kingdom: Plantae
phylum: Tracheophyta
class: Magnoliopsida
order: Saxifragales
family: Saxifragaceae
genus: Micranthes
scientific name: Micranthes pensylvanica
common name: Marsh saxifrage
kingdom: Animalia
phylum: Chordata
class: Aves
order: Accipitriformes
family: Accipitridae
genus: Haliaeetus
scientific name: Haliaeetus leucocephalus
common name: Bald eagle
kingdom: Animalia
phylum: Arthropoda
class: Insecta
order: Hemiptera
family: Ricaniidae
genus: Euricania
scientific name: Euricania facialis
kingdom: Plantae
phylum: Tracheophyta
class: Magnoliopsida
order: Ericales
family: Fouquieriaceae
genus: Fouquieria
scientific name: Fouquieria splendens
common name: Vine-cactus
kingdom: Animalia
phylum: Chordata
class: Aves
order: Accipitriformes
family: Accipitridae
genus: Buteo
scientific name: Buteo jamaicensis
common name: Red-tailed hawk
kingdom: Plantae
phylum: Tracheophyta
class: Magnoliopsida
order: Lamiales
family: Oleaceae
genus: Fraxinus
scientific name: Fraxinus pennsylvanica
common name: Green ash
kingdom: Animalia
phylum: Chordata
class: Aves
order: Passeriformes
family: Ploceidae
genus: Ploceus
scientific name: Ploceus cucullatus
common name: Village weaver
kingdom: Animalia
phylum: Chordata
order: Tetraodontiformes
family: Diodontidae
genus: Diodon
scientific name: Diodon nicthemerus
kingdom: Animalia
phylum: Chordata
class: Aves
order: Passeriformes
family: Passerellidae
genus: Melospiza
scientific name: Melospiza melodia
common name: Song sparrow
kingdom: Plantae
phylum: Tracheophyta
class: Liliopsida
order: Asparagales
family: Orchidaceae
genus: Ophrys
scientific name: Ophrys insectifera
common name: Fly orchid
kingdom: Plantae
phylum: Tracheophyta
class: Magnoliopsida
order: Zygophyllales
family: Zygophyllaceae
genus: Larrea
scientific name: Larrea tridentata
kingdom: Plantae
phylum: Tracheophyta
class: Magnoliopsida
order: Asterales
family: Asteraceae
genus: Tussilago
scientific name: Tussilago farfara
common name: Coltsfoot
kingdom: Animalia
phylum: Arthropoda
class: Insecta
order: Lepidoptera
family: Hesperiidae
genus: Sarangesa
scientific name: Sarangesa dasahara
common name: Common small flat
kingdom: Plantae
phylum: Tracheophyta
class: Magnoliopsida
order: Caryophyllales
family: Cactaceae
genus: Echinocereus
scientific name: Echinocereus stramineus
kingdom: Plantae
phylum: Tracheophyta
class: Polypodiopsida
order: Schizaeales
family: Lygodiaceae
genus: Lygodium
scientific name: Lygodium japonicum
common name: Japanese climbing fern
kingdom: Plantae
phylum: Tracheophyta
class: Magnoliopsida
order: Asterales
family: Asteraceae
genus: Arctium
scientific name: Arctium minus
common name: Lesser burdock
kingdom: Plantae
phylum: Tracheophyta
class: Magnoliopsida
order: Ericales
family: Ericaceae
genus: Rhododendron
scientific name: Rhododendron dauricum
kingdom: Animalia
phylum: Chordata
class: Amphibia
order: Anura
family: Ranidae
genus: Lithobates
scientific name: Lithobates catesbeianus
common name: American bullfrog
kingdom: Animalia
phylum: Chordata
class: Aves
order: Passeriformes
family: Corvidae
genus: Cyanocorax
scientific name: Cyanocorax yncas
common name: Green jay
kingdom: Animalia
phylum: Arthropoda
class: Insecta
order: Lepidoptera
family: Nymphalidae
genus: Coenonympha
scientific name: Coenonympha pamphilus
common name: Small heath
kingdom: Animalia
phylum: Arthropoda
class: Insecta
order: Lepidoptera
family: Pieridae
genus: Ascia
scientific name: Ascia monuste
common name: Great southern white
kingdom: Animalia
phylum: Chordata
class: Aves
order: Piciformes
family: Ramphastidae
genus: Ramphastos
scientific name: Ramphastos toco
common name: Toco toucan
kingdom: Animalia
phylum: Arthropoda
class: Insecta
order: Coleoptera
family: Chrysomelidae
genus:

* [WHAT YOU SHOULD DO]
Reformat every line of the data above as a Markdown table with two columns, Row and Line. Number the lines in order and leave out any blank lines.

* [FINISHED EXERCISE]
| Row | Line |
|---|---|
| 1 | kingdom: Plantae |
| 2 | phylum: Tracheophyta |
| 3 | class: Magnoliopsida |
| 4 | order: Saxifragales |
| 5 | family: Saxifragaceae |
| 6 | genus: Micranthes |
| 7 | scientific name: Micranthes pensylvanica |
| 8 | common name: Marsh saxifrage |
| 9 | kingdom: Animalia |
| 10 | phylum: Chordata |
| 11 | class: Aves |
| 12 | order: Accipitriformes |
| 13 | family: Accipitridae |
| 14 | genus: Haliaeetus |
| 15 | scientific name: Haliaeetus leucocephalus |
| 16 | common name: Bald eagle |
| 17 | kingdom: Animalia |
| 18 | phylum: Arthropoda |
| 19 | class: Insecta |
| 20 | order: Hemiptera |
| 21 | family: Ricaniidae |
| 22 | genus: Euricania |
| 23 | scientific name: Euricania facialis |
| 24 | kingdom: Plantae |
| 25 | phylum: Tracheophyta |
| 26 | class: Magnoliopsida |
| 27 | order: Ericales |
| 28 | family: Fouquieriaceae |
| 29 | genus: Fouquieria |
| 30 | scientific name: Fouquieria splendens |
| 31 | common name: Vine-cactus |
| 32 | kingdom: Animalia |
| 33 | phylum: Chordata |
| 34 | class: Aves |
| 35 | order: Accipitriformes |
| 36 | family: Accipitridae |
| 37 | genus: Buteo |
| 38 | scientific name: Buteo jamaicensis |
| 39 | common name: Red-tailed hawk |
| 40 | kingdom: Plantae |
| 41 | phylum: Tracheophyta |
| 42 | class: Magnoliopsida |
| 43 | order: Lamiales |
| 44 | family: Oleaceae |
| 45 | genus: Fraxinus |
| 46 | scientific name: Fraxinus pennsylvanica |
| 47 | common name: Green ash |
| 48 | kingdom: Animalia |
| 49 | phylum: Chordata |
| 50 | class: Aves |
| 51 | order: Passeriformes |
| 52 | family: Ploceidae |
| 53 | genus: Ploceus |
| 54 | scientific name: Ploceus cucullatus |
| 55 | common name: Village weaver |
| 56 | kingdom: Animalia |
| 57 | phylum: Chordata |
| 58 | order: Tetraodontiformes |
| 59 | family: Diodontidae |
| 60 | genus: Diodon |
| 61 | scientific name: Diodon nicthemerus |
| 62 | kingdom: Animalia |
| 63 | phylum: Chordata |
| 64 | class: Aves |
| 65 | order: Passeriformes |
| 66 | family: Passerellidae |
| 67 | genus: Melospiza |
| 68 | scientific name: Melospiza melodia |
| 69 | common name: Song sparrow |
| 70 | kingdom: Plantae |
| 71 | phylum: Tracheophyta |
| 72 | class: Liliopsida |
| 73 | order: Asparagales |
| 74 | family: Orchidaceae |
| 75 | genus: Ophrys |
| 76 | scientific name: Ophrys insectifera |
| 77 | common name: Fly orchid |
| 78 | kingdom: Plantae |
| 79 | phylum: Tracheophyta |
| 80 | class: Magnoliopsida |
| 81 | order: Zygophyllales |
| 82 | family: Zygophyllaceae |
| 83 | genus: Larrea |
| 84 | scientific name: Larrea tridentata |
| 85 | kingdom: Plantae |
| 86 | phylum: Tracheophyta |
| 87 | class: Magnoliopsida |
| 88 | order: Asterales |
| 89 | family: Asteraceae |
| 90 | genus: Tussilago |
| 91 | scientific name: Tussilago farfara |
| 92 | common name: Coltsfoot |
| 93 | kingdom: Animalia |
| 94 | phylum: Arthropoda |
| 95 | class: Insecta |
| 96 | order: Lepidoptera |
| 97 | family: Hesperiidae |
| 98 | genus: Sarangesa |
| 99 | scientific name: Sarangesa dasahara |
| 100 | common name: Common small flat |
| 101 | kingdom: Plantae |
| 102 | phylum: Tracheophyta |
| 103 | class: Magnoliopsida |
| 104 | order: Caryophyllales |
| 105 | family: Cactaceae |
| 106 | genus: Echinocereus |
| 107 | scientific name: Echinocereus stramineus |
| 108 | kingdom: Plantae |
| 109 | phylum: Tracheophyta |
| 110 | class: Polypodiopsida |
| 111 | order: Schizaeales |
| 112 | family: Lygodiaceae |
| 113 | genus: Lygodium |
| 114 | scientific name: Lygodium japonicum |
| 115 | common name: Japanese climbing fern |
| 116 | kingdom: Plantae |
| 117 | phylum: Tracheophyta |
| 118 | class: Magnoliopsida |
| 119 | order: Asterales |
| 120 | family: Asteraceae |
| 121 | genus: Arctium |
| 122 | scientific name: Arctium minus |
| 123 | common name: Lesser burdock |
| 124 | kingdom: Plantae |
| 125 | phylum: Tracheophyta |
| 126 | class: Magnoliopsida |
| 127 | order: Ericales |
| 128 | family: Ericaceae |
| 129 | genus: Rhododendron |
| 130 | scientific name: Rhododendron dauricum |
| 131 | kingdom: Animalia |
| 132 | phylum: Chordata |
| 133 | class: Amphibia |
| 134 | order: Anura |
| 135 | family: Ranidae |
| 136 | genus: Lithobates |
| 137 | scientific name: Lithobates catesbeianus |
| 138 | common name: American bullfrog |
| 139 | kingdom: Animalia |
| 140 | phylum: Chordata |
| 141 | class: Aves |
| 142 | order: Passeriformes |
| 143 | family: Corvidae |
| 144 | genus: Cyanocorax |
| 145 | scientific name: Cyanocorax yncas |
| 146 | common name: Green jay |
| 147 | kingdom: Animalia |
| 148 | phylum: Arthropoda |
| 149 | class: Insecta |
| 150 | order: Lepidoptera |
| 151 | family: Nymphalidae |
| 152 | genus: Coenonympha |
| 153 | scientific name: Coenonympha pamphilus |
| 154 | common name: Small heath |
| 155 | kingdom: Animalia |
| 156 | phylum: Arthropoda |
| 157 | class: Insecta |
| 158 | order: Lepidoptera |
| 159 | family: Pieridae |
| 160 | genus: Ascia |
| 161 | scientific name: Ascia monuste |
| 162 | common name: Great southern white |
| 163 | kingdom: Animalia |
| 164 | phylum: Chordata |
| 165 | class: Aves |
| 166 | order: Piciformes |
| 167 | family: Ramphastidae |
| 168 | genus: Ramphastos |
| 169 | scientific name: Ramphastos toco |
| 170 | common name: Toco toucan |
| 171 | kingdom: Animalia |
| 172 | phylum: Arthropoda |
| 173 | class: Insecta |
| 174 | order: Coleoptera |
| 175 | family: Chrysomelidae |
| 176 | genus: |